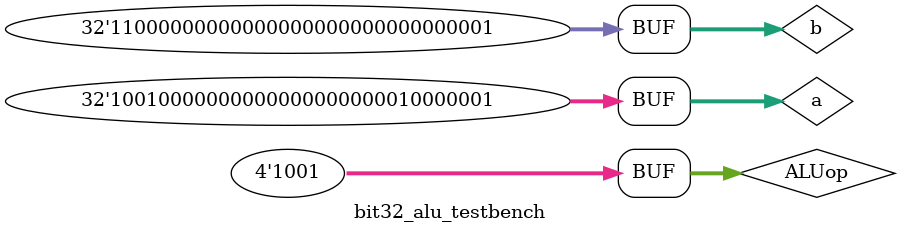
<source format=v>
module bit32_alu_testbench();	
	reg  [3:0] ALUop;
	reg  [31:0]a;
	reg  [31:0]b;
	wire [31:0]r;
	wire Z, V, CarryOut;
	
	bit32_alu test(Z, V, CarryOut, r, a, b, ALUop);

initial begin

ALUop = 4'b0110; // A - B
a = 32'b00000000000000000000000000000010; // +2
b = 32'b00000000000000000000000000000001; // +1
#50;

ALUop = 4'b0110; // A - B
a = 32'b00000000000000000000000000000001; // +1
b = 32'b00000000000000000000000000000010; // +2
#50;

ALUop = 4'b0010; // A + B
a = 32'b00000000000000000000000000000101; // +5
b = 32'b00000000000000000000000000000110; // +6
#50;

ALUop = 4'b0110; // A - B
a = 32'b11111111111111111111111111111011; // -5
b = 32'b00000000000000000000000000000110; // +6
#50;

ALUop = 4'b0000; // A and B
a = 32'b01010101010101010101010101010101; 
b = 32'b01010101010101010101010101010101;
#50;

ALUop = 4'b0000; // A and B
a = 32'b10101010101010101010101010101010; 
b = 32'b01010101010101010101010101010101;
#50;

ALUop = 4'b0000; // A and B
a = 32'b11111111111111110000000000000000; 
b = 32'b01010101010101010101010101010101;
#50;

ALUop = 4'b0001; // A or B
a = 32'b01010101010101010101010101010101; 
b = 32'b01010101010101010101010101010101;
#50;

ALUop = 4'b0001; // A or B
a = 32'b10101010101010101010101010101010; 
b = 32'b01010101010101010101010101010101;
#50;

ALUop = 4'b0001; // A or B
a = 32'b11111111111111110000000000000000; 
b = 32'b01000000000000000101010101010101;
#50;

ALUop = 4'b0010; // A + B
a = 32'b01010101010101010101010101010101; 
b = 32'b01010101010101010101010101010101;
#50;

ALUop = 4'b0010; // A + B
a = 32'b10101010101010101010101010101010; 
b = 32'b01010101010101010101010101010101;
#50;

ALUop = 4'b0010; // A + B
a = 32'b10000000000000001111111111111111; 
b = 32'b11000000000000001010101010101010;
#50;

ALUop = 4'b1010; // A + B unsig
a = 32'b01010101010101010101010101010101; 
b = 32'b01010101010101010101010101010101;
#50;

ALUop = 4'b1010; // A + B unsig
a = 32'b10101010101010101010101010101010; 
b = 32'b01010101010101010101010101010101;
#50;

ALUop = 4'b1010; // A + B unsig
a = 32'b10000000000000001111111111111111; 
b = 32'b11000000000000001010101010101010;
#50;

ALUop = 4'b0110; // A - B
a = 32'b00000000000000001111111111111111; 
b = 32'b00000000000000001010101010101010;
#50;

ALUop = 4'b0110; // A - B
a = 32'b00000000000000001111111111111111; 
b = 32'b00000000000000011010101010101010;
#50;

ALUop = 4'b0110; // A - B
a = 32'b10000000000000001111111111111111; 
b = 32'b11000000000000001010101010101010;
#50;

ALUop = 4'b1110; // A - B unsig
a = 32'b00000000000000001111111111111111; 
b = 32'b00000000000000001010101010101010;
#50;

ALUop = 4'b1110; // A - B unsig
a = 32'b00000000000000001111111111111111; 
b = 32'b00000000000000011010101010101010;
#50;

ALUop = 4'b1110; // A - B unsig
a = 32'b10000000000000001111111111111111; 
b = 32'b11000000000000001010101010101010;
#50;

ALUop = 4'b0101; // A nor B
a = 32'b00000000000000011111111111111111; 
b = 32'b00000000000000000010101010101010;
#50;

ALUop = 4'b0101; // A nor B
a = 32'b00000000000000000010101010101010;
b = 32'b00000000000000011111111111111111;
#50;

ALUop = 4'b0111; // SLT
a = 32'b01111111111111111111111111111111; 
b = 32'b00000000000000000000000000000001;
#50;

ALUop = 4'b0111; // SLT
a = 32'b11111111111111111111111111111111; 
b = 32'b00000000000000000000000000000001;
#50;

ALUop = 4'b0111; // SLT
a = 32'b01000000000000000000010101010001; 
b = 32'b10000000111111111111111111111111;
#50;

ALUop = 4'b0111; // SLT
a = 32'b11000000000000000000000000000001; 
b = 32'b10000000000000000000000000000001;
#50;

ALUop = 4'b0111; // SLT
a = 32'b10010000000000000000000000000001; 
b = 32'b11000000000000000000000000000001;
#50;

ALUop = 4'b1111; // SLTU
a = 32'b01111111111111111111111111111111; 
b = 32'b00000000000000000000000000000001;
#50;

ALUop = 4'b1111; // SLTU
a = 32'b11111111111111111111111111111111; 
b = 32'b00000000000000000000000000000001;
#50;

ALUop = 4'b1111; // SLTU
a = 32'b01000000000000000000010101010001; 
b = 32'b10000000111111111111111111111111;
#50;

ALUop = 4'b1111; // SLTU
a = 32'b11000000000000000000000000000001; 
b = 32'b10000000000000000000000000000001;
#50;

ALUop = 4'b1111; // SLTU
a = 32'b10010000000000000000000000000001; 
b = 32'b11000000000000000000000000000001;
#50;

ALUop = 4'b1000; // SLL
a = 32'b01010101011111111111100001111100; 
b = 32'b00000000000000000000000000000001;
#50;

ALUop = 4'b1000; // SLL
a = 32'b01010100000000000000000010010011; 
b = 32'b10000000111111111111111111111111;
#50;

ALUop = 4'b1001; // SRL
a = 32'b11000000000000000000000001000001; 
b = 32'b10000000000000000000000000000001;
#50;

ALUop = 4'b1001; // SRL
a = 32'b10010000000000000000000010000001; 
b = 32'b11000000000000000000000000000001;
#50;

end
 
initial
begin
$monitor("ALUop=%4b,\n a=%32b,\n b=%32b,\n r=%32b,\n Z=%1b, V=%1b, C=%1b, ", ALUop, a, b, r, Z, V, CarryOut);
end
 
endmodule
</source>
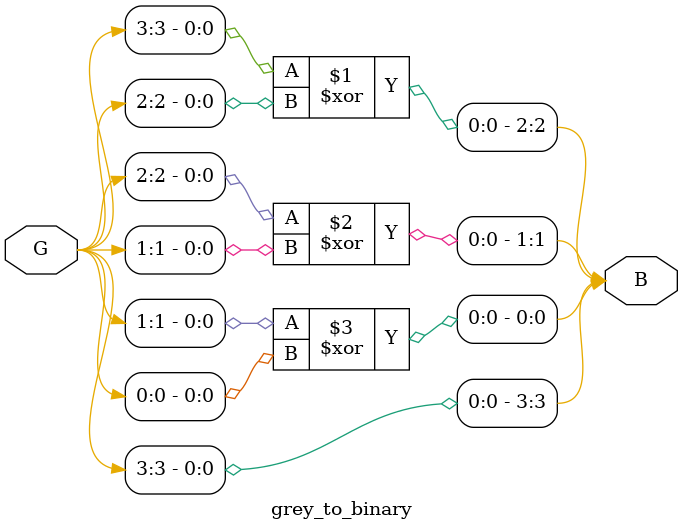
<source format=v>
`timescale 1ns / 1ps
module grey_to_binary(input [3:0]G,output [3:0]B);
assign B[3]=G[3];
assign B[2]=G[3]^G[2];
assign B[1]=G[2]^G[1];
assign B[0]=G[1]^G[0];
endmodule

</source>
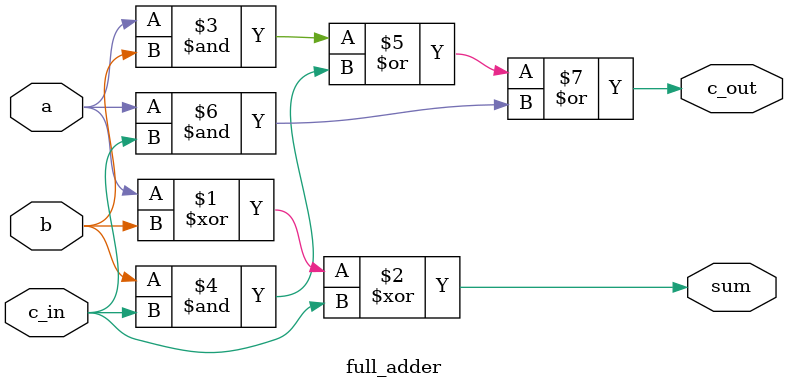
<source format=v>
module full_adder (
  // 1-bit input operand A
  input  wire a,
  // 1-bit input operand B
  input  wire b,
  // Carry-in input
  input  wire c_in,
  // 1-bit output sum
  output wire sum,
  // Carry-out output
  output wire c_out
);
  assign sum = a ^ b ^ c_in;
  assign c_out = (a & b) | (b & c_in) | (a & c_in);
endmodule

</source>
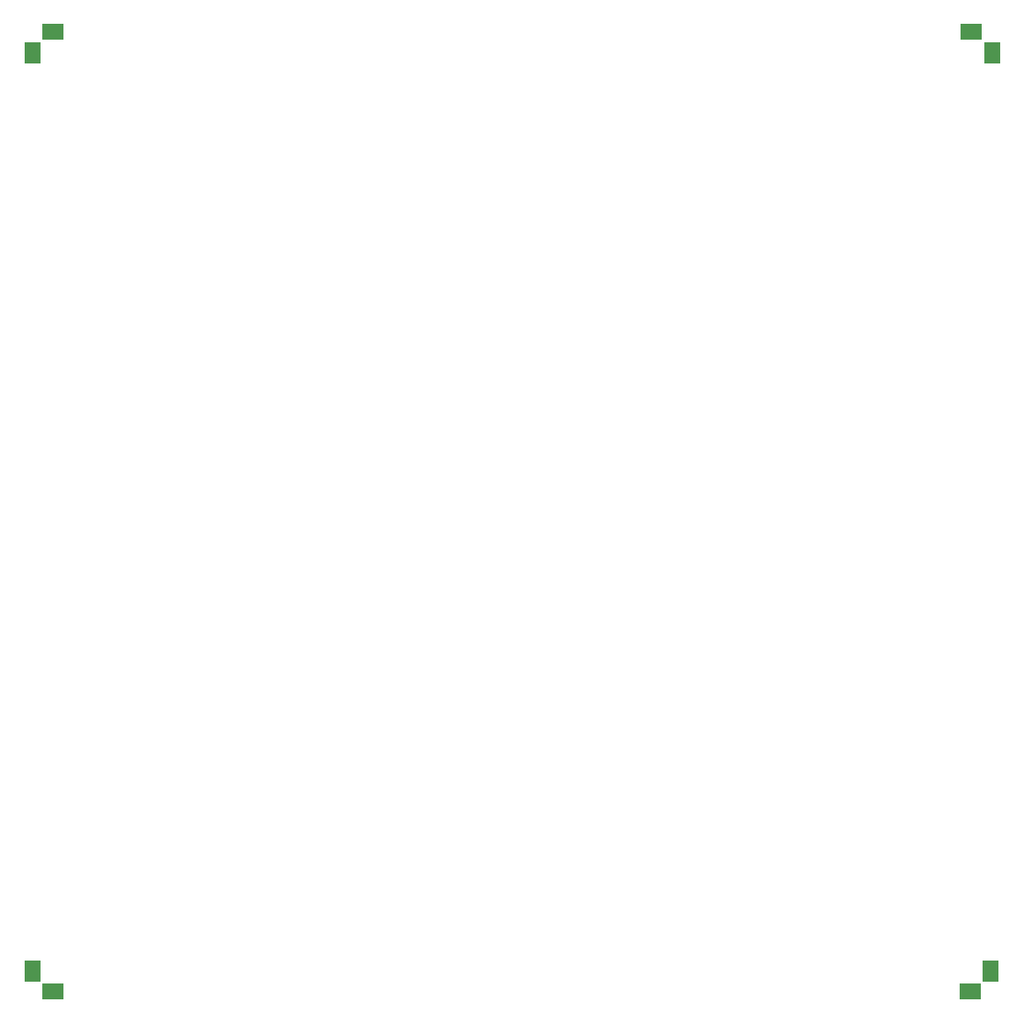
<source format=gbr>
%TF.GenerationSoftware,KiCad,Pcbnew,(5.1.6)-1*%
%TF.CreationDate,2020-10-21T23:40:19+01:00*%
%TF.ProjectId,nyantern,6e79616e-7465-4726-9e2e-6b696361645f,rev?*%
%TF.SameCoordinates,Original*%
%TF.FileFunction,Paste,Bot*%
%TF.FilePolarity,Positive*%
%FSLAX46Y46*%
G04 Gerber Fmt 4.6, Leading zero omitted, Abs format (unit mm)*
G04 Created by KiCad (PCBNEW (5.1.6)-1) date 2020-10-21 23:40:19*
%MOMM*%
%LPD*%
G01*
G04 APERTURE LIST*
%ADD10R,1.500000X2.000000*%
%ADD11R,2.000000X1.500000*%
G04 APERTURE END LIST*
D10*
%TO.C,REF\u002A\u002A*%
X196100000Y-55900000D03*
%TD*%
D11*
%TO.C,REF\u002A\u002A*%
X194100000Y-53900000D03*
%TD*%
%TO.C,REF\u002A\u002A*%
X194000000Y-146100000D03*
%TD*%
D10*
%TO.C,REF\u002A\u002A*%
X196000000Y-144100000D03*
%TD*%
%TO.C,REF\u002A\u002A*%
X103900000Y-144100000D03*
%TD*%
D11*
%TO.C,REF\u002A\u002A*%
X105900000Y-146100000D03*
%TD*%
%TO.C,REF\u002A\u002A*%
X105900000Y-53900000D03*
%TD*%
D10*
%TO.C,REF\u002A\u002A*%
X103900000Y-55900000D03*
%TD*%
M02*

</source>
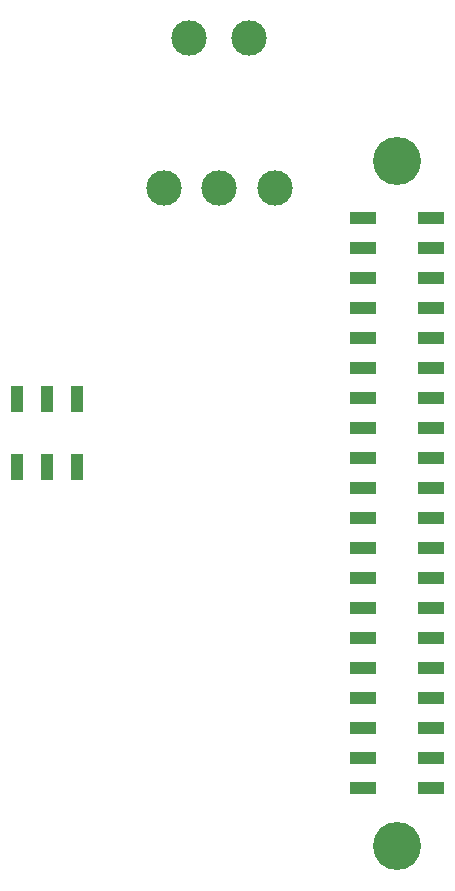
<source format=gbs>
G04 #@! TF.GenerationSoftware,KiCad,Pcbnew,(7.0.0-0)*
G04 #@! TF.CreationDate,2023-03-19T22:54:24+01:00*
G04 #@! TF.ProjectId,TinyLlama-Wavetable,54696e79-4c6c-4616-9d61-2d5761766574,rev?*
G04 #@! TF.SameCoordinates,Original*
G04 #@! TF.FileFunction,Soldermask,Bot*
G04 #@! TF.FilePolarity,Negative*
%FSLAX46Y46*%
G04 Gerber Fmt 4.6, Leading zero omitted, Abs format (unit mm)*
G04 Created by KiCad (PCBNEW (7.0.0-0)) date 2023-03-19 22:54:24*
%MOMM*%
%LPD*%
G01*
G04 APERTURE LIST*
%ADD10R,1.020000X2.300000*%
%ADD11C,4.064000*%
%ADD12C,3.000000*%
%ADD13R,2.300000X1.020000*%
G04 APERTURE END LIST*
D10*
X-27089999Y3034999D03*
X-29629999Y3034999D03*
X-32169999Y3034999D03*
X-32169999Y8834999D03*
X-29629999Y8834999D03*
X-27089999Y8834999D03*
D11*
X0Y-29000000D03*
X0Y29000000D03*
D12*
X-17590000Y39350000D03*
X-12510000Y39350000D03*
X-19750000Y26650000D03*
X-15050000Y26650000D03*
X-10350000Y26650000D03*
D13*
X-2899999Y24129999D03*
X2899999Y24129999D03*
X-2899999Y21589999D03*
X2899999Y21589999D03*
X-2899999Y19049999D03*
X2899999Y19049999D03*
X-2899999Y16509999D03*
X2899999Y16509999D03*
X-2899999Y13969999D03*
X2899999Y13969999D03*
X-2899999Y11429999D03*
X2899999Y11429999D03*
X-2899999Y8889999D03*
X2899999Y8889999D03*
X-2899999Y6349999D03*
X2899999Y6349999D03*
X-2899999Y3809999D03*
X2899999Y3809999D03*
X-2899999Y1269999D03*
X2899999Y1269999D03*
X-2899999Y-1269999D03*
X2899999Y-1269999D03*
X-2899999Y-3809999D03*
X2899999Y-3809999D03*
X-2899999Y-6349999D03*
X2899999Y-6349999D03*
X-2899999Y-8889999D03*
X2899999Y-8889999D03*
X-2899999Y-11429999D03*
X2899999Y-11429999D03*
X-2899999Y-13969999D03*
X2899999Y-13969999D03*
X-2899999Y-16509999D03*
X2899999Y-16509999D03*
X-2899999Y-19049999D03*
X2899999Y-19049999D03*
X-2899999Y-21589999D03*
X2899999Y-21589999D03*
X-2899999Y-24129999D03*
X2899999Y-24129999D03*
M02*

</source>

● ● ●

Task brief
Which lines above contain the word "Original"? Show each of them.

Output of the task
%TF.SameCoordinates,Original*%
G04 #@! TF.SameCoordinates,Original*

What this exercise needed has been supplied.